What Every Engineer Should Know About the Internet of Things

By Joanna F. DeFranco, Mohamad Kassab Copyright 2022
    216 Pages 27 B/W Illustrations
    by CRC Press

    216 Pages 27 B/W Illustrations
    by CRC Press

    Internet of Things (IoT) products and cyber-physical systems (CPS) are being utilized in almost every discipline and there continues to be significant increases in spending on design, development, and deployment of IoT applications and analytics within every domain, from our homes, schools, government, and industry. This practical text provides an introduction to IoT that can be understood by every engineering discipline and discusses detailed applications of IoT. Developed to help engineers navigate this increasingly important and cross-disciplinary topic, this work:

    • Offers research-based examples and case studies to facilitate the understanding of each IoT primitive
    • Highlights IoT’s connection to blockchain
    • Provides and understanding of benefits and challenges of IoT and its importance to a variety of engineering disciplines

    Written to be accessible to non-experts in the subject, What Every Engineer Should Know About the Internet of Things communicates the importance of this technology and how it can support and challenge all interrelated actors as well as all involved assets across many domains.
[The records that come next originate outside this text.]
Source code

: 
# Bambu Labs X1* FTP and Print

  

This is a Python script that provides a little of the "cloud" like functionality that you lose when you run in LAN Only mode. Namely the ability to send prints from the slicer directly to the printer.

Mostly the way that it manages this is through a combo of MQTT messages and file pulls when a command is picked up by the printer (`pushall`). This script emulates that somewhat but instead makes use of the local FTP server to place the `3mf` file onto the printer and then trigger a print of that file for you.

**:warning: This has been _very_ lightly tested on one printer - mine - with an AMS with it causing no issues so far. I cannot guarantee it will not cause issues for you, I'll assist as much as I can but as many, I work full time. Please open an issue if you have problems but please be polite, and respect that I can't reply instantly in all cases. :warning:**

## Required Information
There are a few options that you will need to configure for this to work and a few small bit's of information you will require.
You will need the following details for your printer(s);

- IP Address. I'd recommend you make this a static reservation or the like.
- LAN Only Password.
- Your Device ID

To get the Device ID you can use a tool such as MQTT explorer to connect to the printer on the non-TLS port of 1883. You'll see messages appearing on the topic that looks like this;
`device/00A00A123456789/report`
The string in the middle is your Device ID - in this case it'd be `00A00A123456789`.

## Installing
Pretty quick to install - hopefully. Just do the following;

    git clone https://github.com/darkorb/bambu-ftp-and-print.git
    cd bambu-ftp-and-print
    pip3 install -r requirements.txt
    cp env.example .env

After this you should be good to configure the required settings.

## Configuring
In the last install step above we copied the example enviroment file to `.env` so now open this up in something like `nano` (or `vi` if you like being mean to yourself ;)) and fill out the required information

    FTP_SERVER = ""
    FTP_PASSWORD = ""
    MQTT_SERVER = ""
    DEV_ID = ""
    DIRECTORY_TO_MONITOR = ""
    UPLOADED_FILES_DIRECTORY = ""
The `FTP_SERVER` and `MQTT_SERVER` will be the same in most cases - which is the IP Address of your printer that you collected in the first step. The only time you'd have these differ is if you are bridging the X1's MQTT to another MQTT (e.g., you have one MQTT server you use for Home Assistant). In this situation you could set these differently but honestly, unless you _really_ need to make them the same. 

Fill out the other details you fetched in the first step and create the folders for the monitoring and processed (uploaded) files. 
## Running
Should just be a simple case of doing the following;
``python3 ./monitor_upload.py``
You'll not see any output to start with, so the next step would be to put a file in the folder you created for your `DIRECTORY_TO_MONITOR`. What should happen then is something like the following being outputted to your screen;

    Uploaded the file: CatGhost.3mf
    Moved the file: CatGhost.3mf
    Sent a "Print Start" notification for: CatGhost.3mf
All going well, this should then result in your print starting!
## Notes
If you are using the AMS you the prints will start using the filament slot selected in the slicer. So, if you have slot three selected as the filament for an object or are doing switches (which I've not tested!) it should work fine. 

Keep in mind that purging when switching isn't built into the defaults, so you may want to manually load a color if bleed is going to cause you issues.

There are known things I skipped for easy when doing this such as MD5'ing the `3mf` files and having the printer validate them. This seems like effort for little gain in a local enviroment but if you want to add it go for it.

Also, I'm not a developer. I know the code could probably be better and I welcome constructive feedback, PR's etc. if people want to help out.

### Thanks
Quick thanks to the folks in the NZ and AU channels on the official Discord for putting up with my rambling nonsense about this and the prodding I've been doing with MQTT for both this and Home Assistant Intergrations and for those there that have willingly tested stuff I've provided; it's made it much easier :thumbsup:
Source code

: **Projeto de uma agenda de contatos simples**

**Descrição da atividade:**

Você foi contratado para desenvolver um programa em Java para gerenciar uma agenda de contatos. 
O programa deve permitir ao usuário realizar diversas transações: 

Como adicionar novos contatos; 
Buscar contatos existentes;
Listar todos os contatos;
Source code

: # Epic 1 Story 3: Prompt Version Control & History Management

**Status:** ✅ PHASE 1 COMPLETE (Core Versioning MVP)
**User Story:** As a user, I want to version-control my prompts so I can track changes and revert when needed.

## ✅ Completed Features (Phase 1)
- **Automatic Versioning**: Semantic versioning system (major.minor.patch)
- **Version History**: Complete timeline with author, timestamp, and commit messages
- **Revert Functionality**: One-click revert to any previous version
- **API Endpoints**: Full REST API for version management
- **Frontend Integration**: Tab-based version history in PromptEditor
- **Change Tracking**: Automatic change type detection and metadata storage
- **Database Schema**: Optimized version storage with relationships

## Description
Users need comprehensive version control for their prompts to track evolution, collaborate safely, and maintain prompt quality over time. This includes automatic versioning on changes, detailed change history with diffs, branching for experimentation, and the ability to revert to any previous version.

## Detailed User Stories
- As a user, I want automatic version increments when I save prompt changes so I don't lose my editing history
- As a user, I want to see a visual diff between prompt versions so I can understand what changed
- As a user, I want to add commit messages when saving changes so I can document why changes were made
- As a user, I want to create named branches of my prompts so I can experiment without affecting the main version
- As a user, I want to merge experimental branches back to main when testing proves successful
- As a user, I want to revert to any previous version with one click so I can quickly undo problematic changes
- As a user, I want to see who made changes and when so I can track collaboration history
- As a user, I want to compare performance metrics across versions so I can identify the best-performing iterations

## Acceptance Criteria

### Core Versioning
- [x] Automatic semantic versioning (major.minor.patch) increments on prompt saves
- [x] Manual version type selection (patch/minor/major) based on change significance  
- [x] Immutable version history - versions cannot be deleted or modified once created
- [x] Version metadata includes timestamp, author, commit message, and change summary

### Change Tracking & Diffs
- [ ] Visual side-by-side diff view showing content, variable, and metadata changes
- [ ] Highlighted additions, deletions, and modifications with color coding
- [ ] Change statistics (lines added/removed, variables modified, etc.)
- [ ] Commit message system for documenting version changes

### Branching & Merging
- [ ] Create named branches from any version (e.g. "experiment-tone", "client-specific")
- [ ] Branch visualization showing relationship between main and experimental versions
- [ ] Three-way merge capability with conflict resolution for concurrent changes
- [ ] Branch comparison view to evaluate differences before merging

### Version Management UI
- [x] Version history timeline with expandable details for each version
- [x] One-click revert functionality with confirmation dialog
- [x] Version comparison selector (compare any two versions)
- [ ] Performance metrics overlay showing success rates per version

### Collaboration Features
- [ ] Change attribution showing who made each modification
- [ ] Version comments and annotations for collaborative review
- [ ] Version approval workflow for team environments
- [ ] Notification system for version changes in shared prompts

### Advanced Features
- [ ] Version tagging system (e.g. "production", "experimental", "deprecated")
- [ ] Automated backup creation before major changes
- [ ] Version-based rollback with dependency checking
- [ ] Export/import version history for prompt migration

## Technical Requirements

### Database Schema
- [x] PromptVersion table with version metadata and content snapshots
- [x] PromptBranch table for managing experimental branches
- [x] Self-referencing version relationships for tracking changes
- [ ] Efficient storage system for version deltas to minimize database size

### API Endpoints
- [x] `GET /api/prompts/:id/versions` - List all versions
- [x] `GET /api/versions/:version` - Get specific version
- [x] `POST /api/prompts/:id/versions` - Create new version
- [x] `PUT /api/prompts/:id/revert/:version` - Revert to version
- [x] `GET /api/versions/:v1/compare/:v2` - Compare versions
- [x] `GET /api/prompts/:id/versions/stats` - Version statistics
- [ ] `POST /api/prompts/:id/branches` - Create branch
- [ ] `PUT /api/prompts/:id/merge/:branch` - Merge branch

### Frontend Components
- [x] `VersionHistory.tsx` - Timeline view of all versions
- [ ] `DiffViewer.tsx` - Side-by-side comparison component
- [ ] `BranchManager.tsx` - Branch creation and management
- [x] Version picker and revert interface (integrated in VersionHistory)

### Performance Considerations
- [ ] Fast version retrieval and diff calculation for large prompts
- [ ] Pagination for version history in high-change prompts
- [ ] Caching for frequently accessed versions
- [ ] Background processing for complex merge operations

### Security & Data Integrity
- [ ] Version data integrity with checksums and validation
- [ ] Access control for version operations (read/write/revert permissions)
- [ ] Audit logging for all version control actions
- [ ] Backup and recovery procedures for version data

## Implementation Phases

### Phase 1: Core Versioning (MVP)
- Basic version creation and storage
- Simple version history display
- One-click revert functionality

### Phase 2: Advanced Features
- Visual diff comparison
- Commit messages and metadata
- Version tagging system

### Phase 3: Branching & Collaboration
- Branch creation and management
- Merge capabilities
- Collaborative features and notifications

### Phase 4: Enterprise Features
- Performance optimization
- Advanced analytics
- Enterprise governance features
    1. Internet of Things Defined  2. Network of Things  3. Smart Cities  4. Smart Cities - Energy  5. Smart Cities - Security  6. Smart Homes  7. IoT in Education  8. IoT Education  9. IoT and Healthcare  10. IoT Trust Concerns  11. IoT and Blockchain  12. IoT Requirements and Architecture: A Case Study

    Biography

    Dr. Joanna F. DeFranco is an associate professor of software engineering and a member of the graduate faculty at Penn State University. Before her academic career, she spent many years as a software engineer for government and industry. Notable engineering experiences during this period include traveling the world on Naval scientific ships working on ocean mapping software for the Naval Air Development Center (NADC) and developing software for cable headend devices at Motorola. She has published many journal articles and conference proceedings on software security, IoT, blockchain, and software engineering. She authored another book in this series on Cyber Security and Digital Forensics and has coauthored a book on project management. In addition to academia, Dr. DeFranco is currently a guest researcher for the National Institute of Standards and Technology (NIST), the Computing Fundamentals area editor for IEEE Computer, and the IoT column editor of IEEE Computer Magazine. As for her "scholarly" credentials, she earned a BS in electrical engineering and math from Penn State University, an MS in computer engineering from Villanova University, and a PhD in computer and information science from New Jersey Institute of Technology.

    Dr. Mohamad Kassab is an associate research professor of software engineering and a member of the graduate faculty at Penn State University. He earned his Ph.D. and MS degrees in software engineering from Concordia University in Montreal, Canada. Previously, Dr. Kassab has been a postdoctoral researcher at ETS School of Advanced Technology in Montreal and visiting scholar at Carnegie Mellon University. With over twenty years of global industry experience, he developed a broad spectrum of skills and responsibilities in software engineering and IoT. Notable experiences include business unit manager at Soramitsu, senior quality engineer at SAP, senior associate at Morgan Stanley, senior quality assurance specialist at NOKIA, and senior software developer at Positron Safety Systems. Dr. Kassab’s research projects revolve around Software Engineering processes and disruptive technologies (e.g., IoT, blockchain, AI). He has published extensively in software engineering books, journals, and conference proceedings. He is also the organizer of many software engineering workshops and conference sessions.